Problem set.
**A.** Reproduce everything in the weekly market summary from "A slide in the" down to "3 were better than previous releases.".
**B.** According to the weekly market summary, by what percentage did the Greenback rise over the week?

Extract provided.

════════════════

It was a busier week, with the economic calendar delivering direction for the broader market.
Following a pullback in the Dollar in the early part of the 2nd quarter, sub-97 support levels kicked in mid-week. Dire economic data out of the Eurozone ultimately led to the EUR’s demise on Thursday, supporting the Dollar boost.
A slide in the Aussie Dollar and Kiwi Dollar, coupled with solid retail sales figures out of the U.S also contributed to the Greenback’s gains. For the week, the Greenback was up 0.42%.
Of a total of 75 stats monitored through the week, 35 economic indicators came in ahead of market forecasts. 28 economic indicators came in below forecasts, with only 12 being in line with forecasts.
Of the 35 economic indicators, 30 showed improvement from previous releases. From the 12 forecasts that were in line with forecasts, just 3 were better than previous releases.
Looking at the 28 economic indicators that were below forecasts, 2 were better than previous releases.
All in all, 35 of the 75 economic indicators reflected an improvement in economic conditions, with 26 showing a deterioration.
Through the week, there was no threat of a yield curve inversion, with yields for 10-year Treasuries ending the week at 2.56 versus 2.41% for 3-month Treasuries.

════════════════

(Images with bounding boxes)
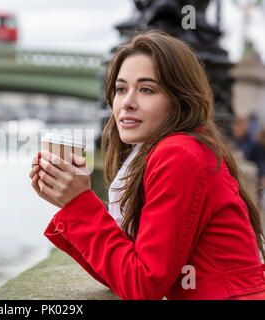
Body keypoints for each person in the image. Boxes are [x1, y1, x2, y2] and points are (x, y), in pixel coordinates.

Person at [28, 30, 265, 300]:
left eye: (146, 89)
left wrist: (79, 203)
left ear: (179, 100)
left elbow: (142, 286)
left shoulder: (179, 155)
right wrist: (69, 202)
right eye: (120, 89)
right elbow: (122, 273)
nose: (127, 103)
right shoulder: (173, 150)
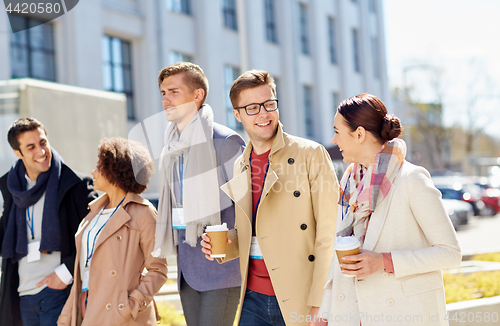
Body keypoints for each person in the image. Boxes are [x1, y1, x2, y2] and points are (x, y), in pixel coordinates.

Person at [201, 70, 339, 326]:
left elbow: (328, 235)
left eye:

════════════════

Solutions to the exercise.
**A.**
A slide in the Aussie Dollar and Kiwi Dollar, coupled with solid retail sales figures out of the U.S also contributed to the Greenback’s gains. For the week, the Greenback was up 0.42%.
Of a total of 75 stats monitored through the week, 35 economic indicators came in ahead of market forecasts. 28 economic indicators came in below forecasts, with only 12 being in line with forecasts.
Of the 35 economic indicators, 30 showed improvement from previous releases. From the 12 forecasts that were in line with forecasts, just 3 were better than previous releases.

**B.** It rose 0.42%.